━━━━━ EXTRACTED INFORMATION ━━━━━

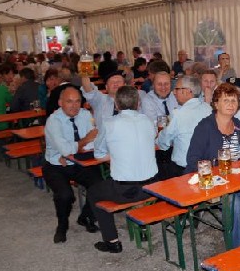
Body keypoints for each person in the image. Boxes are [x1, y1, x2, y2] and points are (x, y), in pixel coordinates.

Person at [186, 83, 240, 247]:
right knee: (234, 205)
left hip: (234, 179)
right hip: (210, 180)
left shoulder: (238, 125)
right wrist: (214, 170)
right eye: (226, 100)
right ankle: (235, 249)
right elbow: (192, 159)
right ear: (216, 104)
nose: (231, 104)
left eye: (234, 100)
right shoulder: (205, 126)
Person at [88, 86, 159, 253]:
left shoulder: (109, 124)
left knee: (93, 192)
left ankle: (112, 241)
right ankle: (142, 226)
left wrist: (117, 154)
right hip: (153, 187)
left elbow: (99, 155)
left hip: (126, 191)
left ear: (116, 104)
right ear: (138, 103)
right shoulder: (147, 121)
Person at [43, 87, 99, 243]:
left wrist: (72, 149)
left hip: (80, 161)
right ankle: (62, 226)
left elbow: (95, 141)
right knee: (65, 195)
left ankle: (86, 217)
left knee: (99, 185)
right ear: (60, 103)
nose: (74, 106)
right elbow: (68, 149)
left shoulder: (85, 114)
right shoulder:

━━━━━

Which lines of the data include the string "shoulder"? Find them and copy each one.

**RESPONSE AREA**
left shoulder: (238, 125)
right shoulder: (205, 126)
left shoulder: (109, 124)
right shoulder: (147, 121)
left shoulder: (85, 114)
right shoulder:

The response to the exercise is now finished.